PROTIMES.CO – Kompleksitas hukum dan pembuktian dalam kasus dugaan pelanggaran hak terhadap mantan pemain sirkus Oriental Circus Indonesia (OCI) mendorong pemerintah mempertimbangkan jalur keadilan restoratif sebagai solusi alternatif.
Pendekatan ini dinilai mampu menjembatani kebuntuan dalam proses hukum formal yang kerap terganjal oleh persoalan daluwarsa, minimnya bukti fisik, serta keterbatasan yurisdiksi.
Restorative justice, atau keadilan restoratif, mengedepankan upaya pemulihan dibanding penghukuman.
Bagi para korban OCI, pendekatan ini membuka ruang untuk mendapatkan pengakuan, kompensasi, dan jaminan pemulihan psikososial.
Tak hanya itu, pelibatan korban dalam proses dialog dengan pihak yang dianggap bertanggung jawab dapat memberikan makna keadilan yang lebih personal dan menyembuhkan.
Namun, penerapannya tak lepas dari syarat: pelaku atau pihak yang dimintai tanggung jawab harus bersedia terlibat secara aktif dan menunjukkan itikad baik untuk mengakui kesalahan. Tanpa kesediaan ini, pendekatan restoratif berisiko menjadi sekadar formalitas.

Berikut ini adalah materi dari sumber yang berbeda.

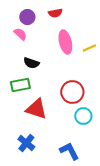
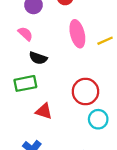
pink semicircle: (20, 34) -> (25, 34), moved
red triangle: (36, 109) -> (44, 111), size x0.7

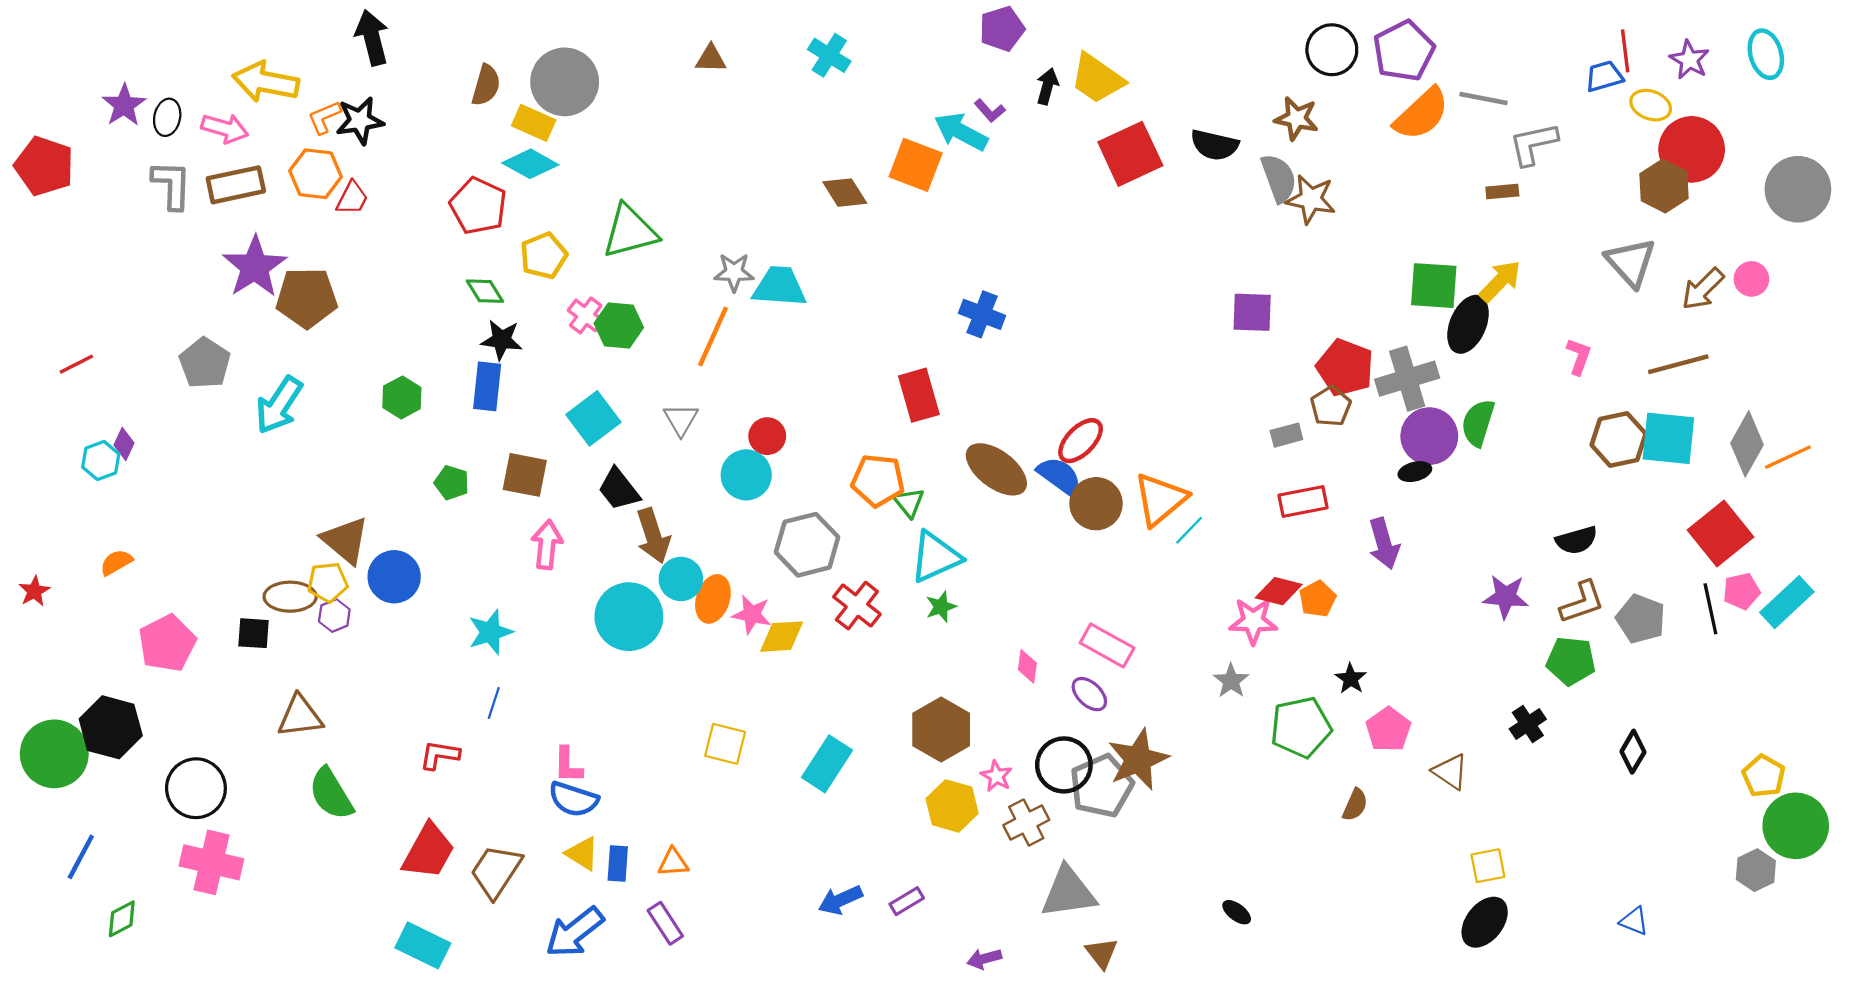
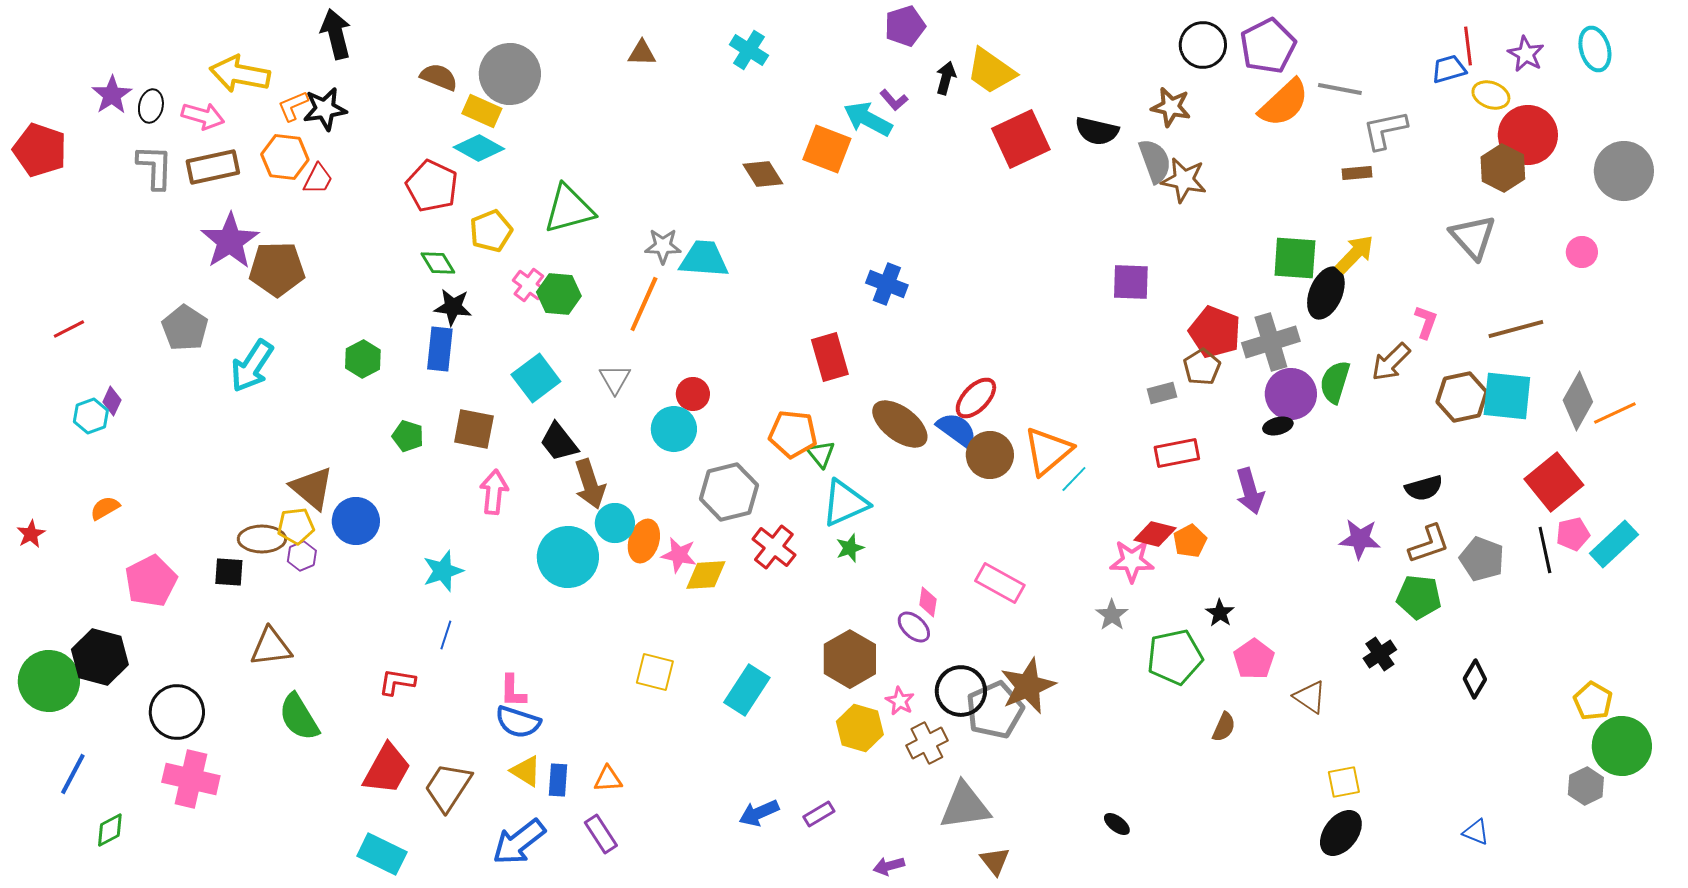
brown semicircle: (486, 85) -> (439, 77), turned -84
brown arrow: (1703, 289) -> (1391, 362), moved
purple ellipse: (1089, 694) -> (914, 627), moved

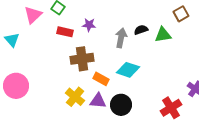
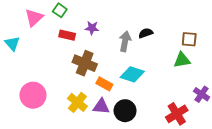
brown square: (181, 14) -> (189, 39), moved, turned 35
green triangle: (163, 35) -> (182, 60), moved
brown cross: (82, 59) -> (85, 63), turned 30
pink circle: (16, 86) -> (33, 95), moved

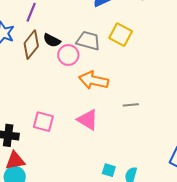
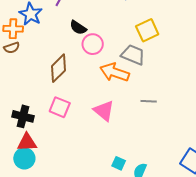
yellow square: (121, 35) -> (147, 30), turned 30
gray trapezoid: (88, 41) -> (133, 55), moved
brown diamond: (31, 45) -> (58, 68), moved

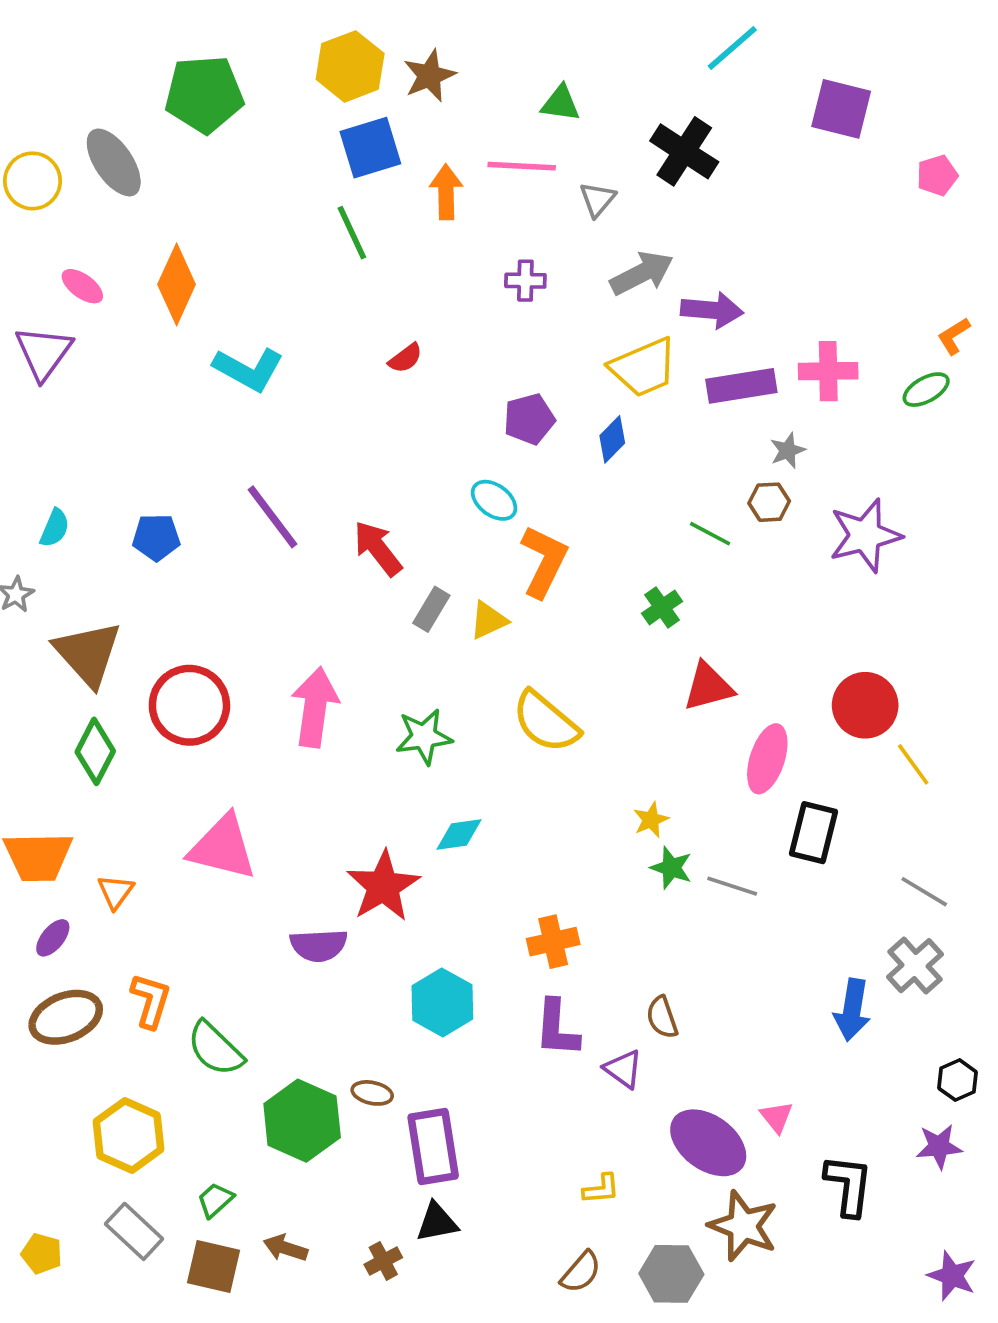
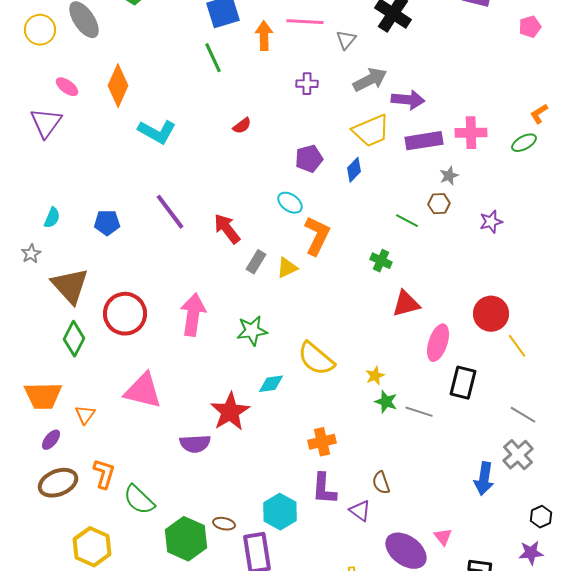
purple star: (865, 535) -> (491, 222), size x0.6
green cross: (662, 607) -> (381, 261), turned -30
yellow semicircle: (546, 722) -> (316, 359), moved
cyan hexagon: (442, 1002) -> (280, 512), moved

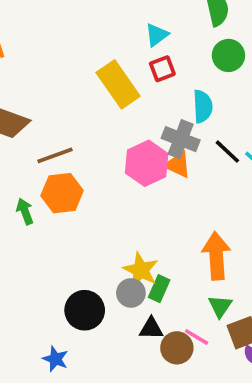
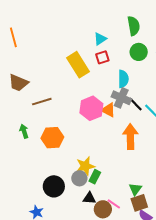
gray cross: (181, 139) -> (121, 98), moved
orange hexagon: (62, 193) -> (52, 138), moved
orange arrow: (216, 256) -> (130, 137), moved
yellow star: (141, 270) -> (85, 166), turned 30
green triangle: (220, 306) -> (135, 189), moved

Dalam kerangka hukum Indonesia saat ini, restorative justice masih dibatasi penggunaannya hanya untuk kasus-kasus ringan. Ini menjadi tantangan tersendiri jika ingin diterapkan dalam konteks seperti OCI yang menyentuh isu pelanggaran HAM.
Meskipun begitu, lembaga-lembaga negara, termasuk Kementerian HAM, bisa memainkan peran kunci dalam mendorong pelebaran kerangka hukum untuk mengakomodasi penyelesaian alternatif semacam ini.
Model keadilan restoratif memberikan pendekatan yang lebih manusiawi, apalagi jika struktur hukum formal tidak mampu sepenuhnya menjawab keinginan korban untuk keadilan. Dialog, permintaan maaf, atau kompensasi dapat menjadi langkah konkret yang mengobati luka lama.
Dengan catatan dilakukan secara transparan dan adil, restorative justice bisa menjadi jalan tengah bagi korban OCI yang masih menanti penyelesaian kasus yang telah membayangi hidup mereka sejak masa kecil.